Explosão de Estrela - Há 5 bilhões de anos - Cega Satélite da Nasa

A explosão de um estrela, que morreu há 5 bilhões de anos, antes do nosso sistema planetário ter sido formado, para formar um buraco negro, cegou um satélite da NASA.

http://www.telegraph.co.uk/science/space/7893771/Nasa-satellite-blinded-by-biggest-ever-star-explosion-in-space.html

A NASA satellite was temporarily blinded after the brightest explosion of a star ever witnessed in space, officials admitted.

The space agency’s orbiting Swift observatory was overwhelmed by glare from the eruption, called a gamma-ray burst.

Such was the power of the last month’s blast that the observatory's software ignored it as if it were an anomaly.

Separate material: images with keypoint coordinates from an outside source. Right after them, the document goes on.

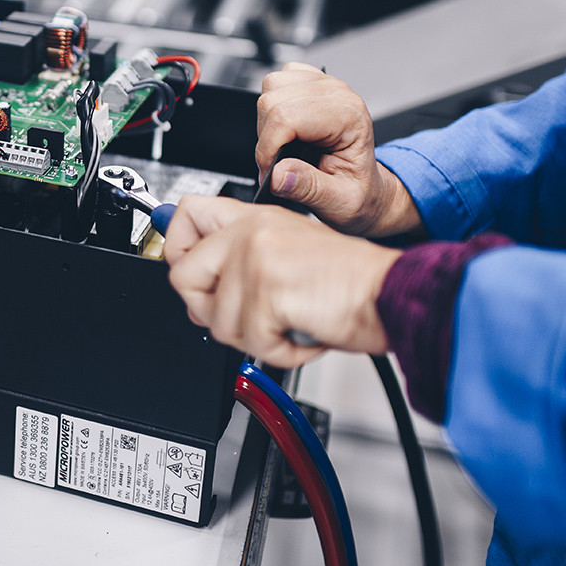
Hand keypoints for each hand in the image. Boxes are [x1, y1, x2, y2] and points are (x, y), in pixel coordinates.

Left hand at [164, 196, 402, 367]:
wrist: (390, 294)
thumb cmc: (350, 282)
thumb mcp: (289, 257)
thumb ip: (239, 267)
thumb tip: (197, 299)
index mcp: (254, 217)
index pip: (186, 212)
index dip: (175, 247)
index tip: (186, 268)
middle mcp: (251, 231)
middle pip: (182, 275)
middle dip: (211, 312)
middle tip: (251, 317)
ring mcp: (256, 256)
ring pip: (216, 320)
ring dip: (256, 338)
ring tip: (291, 323)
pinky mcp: (267, 288)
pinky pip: (250, 342)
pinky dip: (279, 352)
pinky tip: (303, 334)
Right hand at [256, 62, 420, 237]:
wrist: (367, 186)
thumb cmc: (357, 191)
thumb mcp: (338, 202)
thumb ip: (308, 188)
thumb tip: (277, 174)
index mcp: (349, 118)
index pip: (287, 117)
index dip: (268, 147)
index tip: (270, 171)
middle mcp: (338, 95)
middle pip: (274, 101)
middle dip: (266, 137)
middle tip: (278, 162)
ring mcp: (325, 85)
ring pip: (272, 86)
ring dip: (267, 119)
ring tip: (284, 144)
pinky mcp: (312, 83)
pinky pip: (278, 81)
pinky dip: (273, 104)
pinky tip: (287, 127)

Scientists at NASA’s Goddard Space Flight Centre, in Maryland, said the explosion of X-rays that followed came from a star that died five billion years ago, far beyond our own Milky Way galaxy.

Experts say the timing meant the blast, which astronomers believe was caused by a star collapsing to form a black hole, occurred before the Sun and planets formed.

When a star explodes, radiation travels at the speed of light in all directions. Gamma rays reach Earth first, followed by X-rays.

Light from the flare-up, titled GRB 100621A, reached Earth on June 21 after it had travelled nearly halfway across the universe.

It then hit the satellite, which formed in 2005 to observe the sky with X-ray style eyes.

Observing gamma-ray bursts is one of the satellite's prime objectives but it was not built to cope with such an intensely bright blast.

"The intensity of these X-rays was unexpected and unprecedented," said Neil Gehrels, Swift's principal investigator.

"Just when we were beginning to think that we had seen everything that gamma-ray bursts could throw at us, this burst came along to challenge our assumptions about how powerful their X-ray emissions can be.”

Dr Phil Evans, of Leicester University's space department, added: "The burst was so bright when it first erupted that our data-analysis software shut down.

“So many photons were bombarding the detector each second that it just couldn't count them quickly enough.

"It was like trying to use a rain gauge and a bucket to measure the flow rate of a tsunami. This burst is one for the record books."

When the telescope recovered, Dr Evans and colleagues were able to measure that the distant explosion had been 140 times brighter than the brightest steady source of X-rays, a neutron star 500,000 times closer to Earth.

Professor David Burrows, of Penn State University, who is lead scientist for Swift's X-ray Telescope (XRT), said: "This gamma-ray burst is by far the brightest light source ever seen in X-ray wavelengths at cosmological distances."